In traditional medicine, the concept of vital pathways determines treatment

Zhang Ciyun
The theory of meridians and collaterals forms a network linking tissues and organs into one organic whole.
Zhang Ciyun

One great theory of traditional Chinese medicine is jingluo (经络), which is often translated as the “meridian system” or “channel network.”

The World Health Organization calls it “meridians and collaterals.” It says the concept describes pathways for “vital life energy” called Qi and for blood flow throughout the body — together forming a comprehensive network linking the tissues and internal organs into an organic whole.

Even though scientists haven’t yet found anatomical evidence that supports the theory, jingluo has long been deemed a “vital system” in traditional Chinese medicine.
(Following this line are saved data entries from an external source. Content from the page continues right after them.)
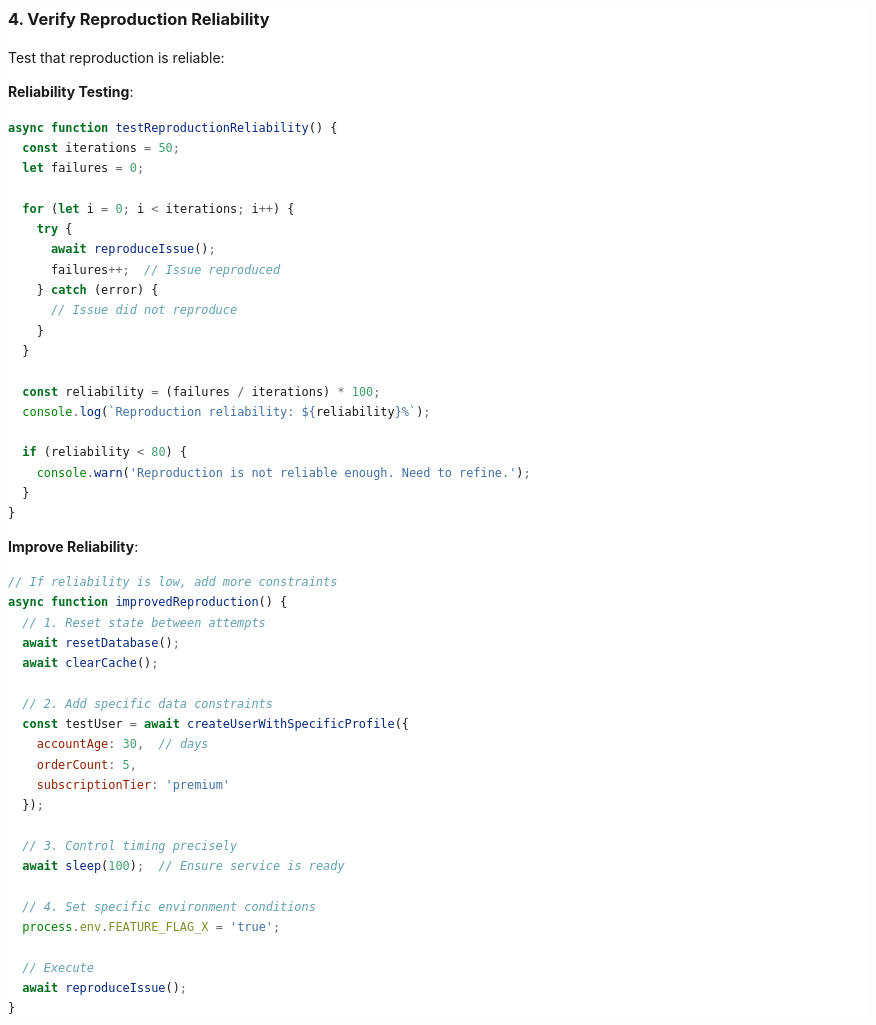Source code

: ### 4. Verify Reproduction Reliability

Test that reproduction is reliable:

**Reliability Testing**:
```javascript
async function testReproductionReliability() {
  const iterations = 50;
  let failures = 0;

  for (let i = 0; i < iterations; i++) {
    try {
      await reproduceIssue();
      failures++;  // Issue reproduced
    } catch (error) {
      // Issue did not reproduce
    }
  }

  const reliability = (failures / iterations) * 100;
  console.log(`Reproduction reliability: ${reliability}%`);

  if (reliability < 80) {
    console.warn('Reproduction is not reliable enough. Need to refine.');
  }
}
```

**Improve Reliability**:
```javascript
// If reliability is low, add more constraints
async function improvedReproduction() {
  // 1. Reset state between attempts
  await resetDatabase();
  await clearCache();

  // 2. Add specific data constraints
  const testUser = await createUserWithSpecificProfile({
    accountAge: 30,  // days
    orderCount: 5,
    subscriptionTier: 'premium'
  });

  // 3. Control timing precisely
  await sleep(100);  // Ensure service is ready

  // 4. Set specific environment conditions
  process.env.FEATURE_FLAG_X = 'true';

  // Execute
  await reproduceIssue();
}
```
It has played a fundamental role in guiding the clinical practice of acupuncture for thousands of years.

The meridian system is typically divided into two categories: jingmai (经脉), or “meridians,” and luomai (络脉), or “collaterals.” The latter are branches of meridians, including minute collaterals, blood collaterals and superficial collaterals.

Along the meridians and distributed around the meridian system are 720 acupuncture points, through which one may readjust the flow of Qi in one’s body to help achieve and maintain health.
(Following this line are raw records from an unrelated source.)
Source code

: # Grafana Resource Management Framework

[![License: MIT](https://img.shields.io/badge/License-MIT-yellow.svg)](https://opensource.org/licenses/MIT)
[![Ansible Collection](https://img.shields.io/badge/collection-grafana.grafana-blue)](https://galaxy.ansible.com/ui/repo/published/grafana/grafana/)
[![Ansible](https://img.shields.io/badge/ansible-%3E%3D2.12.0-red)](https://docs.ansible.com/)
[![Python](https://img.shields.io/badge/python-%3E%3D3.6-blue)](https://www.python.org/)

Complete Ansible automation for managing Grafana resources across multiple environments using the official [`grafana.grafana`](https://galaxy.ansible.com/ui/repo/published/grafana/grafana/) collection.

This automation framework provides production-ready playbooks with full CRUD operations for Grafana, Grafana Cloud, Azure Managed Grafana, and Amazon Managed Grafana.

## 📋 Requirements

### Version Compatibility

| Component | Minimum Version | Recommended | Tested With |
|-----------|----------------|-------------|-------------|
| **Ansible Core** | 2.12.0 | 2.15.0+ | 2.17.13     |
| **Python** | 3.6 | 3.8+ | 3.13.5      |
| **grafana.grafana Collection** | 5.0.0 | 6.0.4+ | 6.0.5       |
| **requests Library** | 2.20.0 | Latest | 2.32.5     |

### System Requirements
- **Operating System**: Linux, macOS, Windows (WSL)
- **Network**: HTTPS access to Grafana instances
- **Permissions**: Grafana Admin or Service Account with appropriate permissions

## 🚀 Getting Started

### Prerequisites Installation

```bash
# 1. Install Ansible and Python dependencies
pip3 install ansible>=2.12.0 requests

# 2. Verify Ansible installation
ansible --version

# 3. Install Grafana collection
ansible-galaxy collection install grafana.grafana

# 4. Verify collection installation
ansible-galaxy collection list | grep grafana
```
According to the “Yellow Emperor’s Inner Canon,” the earliest literature on traditional Chinese medicine, changes in the meridians can determine life and death, treat all kinds of diseases, and balance deficiency and excess. Therefore, full knowledge of this concept is essential.

Another common saying in traditional Chinese medicine is tòng zé bùtōng, tōng zé bùtòng (痛则不通, 通则不痛), which means “if there is pain, the flow is blocked; if the flow is not blocked, there is no pain.”

The flow here refers to the circulation of qixue (气血), or Qi, blood and body fluids. According to traditional Chinese medicine, pain often results from obstructed or impaired flow of qixue. And “blood” is defined as the red liquid that circulates within the blood vessels to moisten and nourish the body. It is an essential substance to maintain life activities.

Traditional Chinese medicine theories all conclude that there are altogether 12 principal meridians and eight extraordinary meridians in the human body.

In traditional medicine, the concept of vital pathways determines treatment

12 principal meridians in human body

The 12 principal meridians are analogous to the 12 months in a year and to the 12 shichen (时辰) in a day. Each shichen is a two-hour period, according to ancient Chinese timekeeping convention.

Also, the 12 principal meridians are directly associated with zangfu (脏腑), or “internal organs.” So, there are individual meridians for the lungs, large intestine, stomach, spleen, heart, small intestine, bladder, kidney, gall bladder and liver, plus the pericardium meridian and the sanjiao meridian.

On the other hand, the eight extraordinary meridians are different from the 12 principal meridians. If the latter can be described as the main canals, the former could be termed lakes or reservoirs, which are the storage vessels of life energy.

A full understanding of the concept of jingluo and how the system works in the human body helps explain physiological and pathological changes, and guides the clinic practices of traditional Chinese medicine.